COPD mainly involves chronic bronchitis and emphysema, and asthma can also coexist and overlap with COPD in many people. These conditions together cause long‑term breathing difficulty and irreversible airflow obstruction in the lungs.
Three diseases in COPD
Clinically, COPD is “the name for a group of lung conditions” that almost always includes:
- Chronic bronchitis – long‑term inflammation of the bronchi with excess mucus.
- Emphysema – damage and destruction of the air sacs (alveoli), reducing surface area for gas exchange.

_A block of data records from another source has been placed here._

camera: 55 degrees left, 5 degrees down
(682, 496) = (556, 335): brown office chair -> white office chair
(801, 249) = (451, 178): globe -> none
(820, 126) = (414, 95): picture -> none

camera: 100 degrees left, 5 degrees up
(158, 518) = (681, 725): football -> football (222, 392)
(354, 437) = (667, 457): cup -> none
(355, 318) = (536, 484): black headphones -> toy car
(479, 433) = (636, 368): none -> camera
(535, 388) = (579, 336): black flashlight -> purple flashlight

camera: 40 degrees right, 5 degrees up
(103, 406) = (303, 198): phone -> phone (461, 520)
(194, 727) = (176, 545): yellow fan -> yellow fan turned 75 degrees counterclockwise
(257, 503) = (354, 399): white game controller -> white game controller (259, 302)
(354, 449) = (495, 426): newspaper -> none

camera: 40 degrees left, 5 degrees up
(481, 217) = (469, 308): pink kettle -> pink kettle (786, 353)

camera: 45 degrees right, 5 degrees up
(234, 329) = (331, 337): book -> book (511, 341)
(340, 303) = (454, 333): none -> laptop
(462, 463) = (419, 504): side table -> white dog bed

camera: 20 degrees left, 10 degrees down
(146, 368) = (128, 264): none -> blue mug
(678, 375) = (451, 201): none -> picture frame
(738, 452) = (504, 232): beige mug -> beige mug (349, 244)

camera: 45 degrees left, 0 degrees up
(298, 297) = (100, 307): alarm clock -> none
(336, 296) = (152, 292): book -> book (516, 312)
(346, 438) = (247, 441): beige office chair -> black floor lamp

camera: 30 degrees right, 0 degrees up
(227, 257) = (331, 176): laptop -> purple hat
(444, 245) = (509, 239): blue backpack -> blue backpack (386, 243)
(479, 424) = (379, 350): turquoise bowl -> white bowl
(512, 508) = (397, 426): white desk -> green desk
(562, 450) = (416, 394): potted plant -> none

- Asthma – not formally a subtype of COPD, but asthma can coexist and converge with COPD, often referred to as asthma–COPD overlap.
How smoking leads to COPD
Cigarette smoking is the main cause of COPD, responsible for the vast majority of cases in high‑income countries and around 9 in 10 cases in some national data. Smoke contains thousands of chemicals and very high levels of oxidants that irritate and inflame the airways and lung tissue over many years.
This chronic irritation triggers persistent inflammation in the central and peripheral airways and in the lung parenchyma, leading to structural “remodelling” of the small airways (narrowing, scarring) and destruction of alveolar walls (emphysema). The result is mucus overproduction, loss of elastic recoil, airway collapse on exhalation, and “air trapping,” which together cause the fixed airflow limitation that defines COPD.